In Italia, secondo i dati presentati al recente seminario del Clusit (Roma, 6-7 giugno 2018), la media dei finanziamenti in IA ricevuti da aziende italiane è molto più bassa, pari a 0,74 milioni di dollari a startup.
Venture capital, punto debole dell’economia italiana
Si sa, il tema Venture Capital in Italia è ahimè un punto dolente nella nostra economia; come ho evidenziato nel commento al DEF mi stupisco che in Germania vengano investiti più di 2 miliardi di euro all’anno per lo più di provenienza estera, in Francia più di 2 miliardi di euro, in Spagna 600 milioni e in Italia solo 200 milioni. Sembra la lista di Leporello nel Don Giovanni di Mozart, eppure non è divertente allo stesso modo. E questo significa che parole come start- up innovative per i precedenti Governi sono stati dei concetti tradotti in buzzwords o slogan che dir si voglia, e non in valore, a causa di politiche di incentivazione mal disegnate e spesso distorsive.
Il futuro del Paese si gioca anche sulla capacità di creare le condizioni ottimali affinché le scelte delle start-up e i flussi di investimento si incanalino sempre più su queste applicazioni innovative che rappresentano il futuro e possono inaugurare (cito ancora da Affari e Finanza) “un nuovo ciclo di crescita di nuovi modelli di business, prodotti, processi e servizi”.
L’Italia non può restare indietro, su queste nuove tecnologie.
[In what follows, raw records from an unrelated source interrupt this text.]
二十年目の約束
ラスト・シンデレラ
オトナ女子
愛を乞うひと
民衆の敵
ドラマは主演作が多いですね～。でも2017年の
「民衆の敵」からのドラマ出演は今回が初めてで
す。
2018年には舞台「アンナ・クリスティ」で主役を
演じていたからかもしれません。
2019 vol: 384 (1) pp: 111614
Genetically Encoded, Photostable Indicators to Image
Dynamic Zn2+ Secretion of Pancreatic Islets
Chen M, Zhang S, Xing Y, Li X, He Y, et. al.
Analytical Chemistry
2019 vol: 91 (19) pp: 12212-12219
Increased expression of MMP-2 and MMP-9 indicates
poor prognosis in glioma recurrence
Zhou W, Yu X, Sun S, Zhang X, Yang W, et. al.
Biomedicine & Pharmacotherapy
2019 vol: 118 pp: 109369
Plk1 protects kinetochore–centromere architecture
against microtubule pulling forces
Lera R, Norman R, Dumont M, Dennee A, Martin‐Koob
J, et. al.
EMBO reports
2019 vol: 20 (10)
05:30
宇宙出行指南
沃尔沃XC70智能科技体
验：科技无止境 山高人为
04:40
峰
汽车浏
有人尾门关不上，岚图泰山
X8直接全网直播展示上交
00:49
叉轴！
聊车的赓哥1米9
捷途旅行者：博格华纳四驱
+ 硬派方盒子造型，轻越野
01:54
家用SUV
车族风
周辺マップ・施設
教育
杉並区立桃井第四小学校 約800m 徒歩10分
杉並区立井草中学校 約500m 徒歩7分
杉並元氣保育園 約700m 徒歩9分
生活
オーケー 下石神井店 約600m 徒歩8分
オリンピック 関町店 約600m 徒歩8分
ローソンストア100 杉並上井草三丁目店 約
In Europa ad esempio è stato recentemente lanciato il Piano Europeo per l’Intelligenza Artificiale, una riflessione in tal senso va fatta anche per il nostro Paese.
Pur non volendo essere romantico in questa sede, non posso non affermare che il digitale mi ha accompagnato nel corso di tutta la mia vita.
Credo di essere uno dei pochi della classe 1979 (sì, l’anno che è anche il titolo della favolosa canzone degli Smashing Pumpkins) a potermi considerare un nativo digitale, o quasi…
Mio padre, ora ultra settantenne in pensione, lavorò nella Big Blue per oltre 30 anni e ricordo ancora quando il 25 dicembre del 1985, mi regalò un manuale sulla programmazione in Basic e mi disse: “dopo pranzo vieni in studio e cominciamo a programmare”.
L’estate successiva i miei genitori mi mandarono a una summer school di informatica per bambini dove produssi un semplicissimo cartone animato coi colori ammessi dallo standard grafico EGA. Ancora ne vado orgoglioso.
Nel corso della mia vita ho poi intrapreso strade diverse dall’informatica dedicandomi a una carriera più economica. Questo mi ha portato a capire come economia e digitalizzazione debbano andare di pari passo, soprattutto per la prosperità del Paese.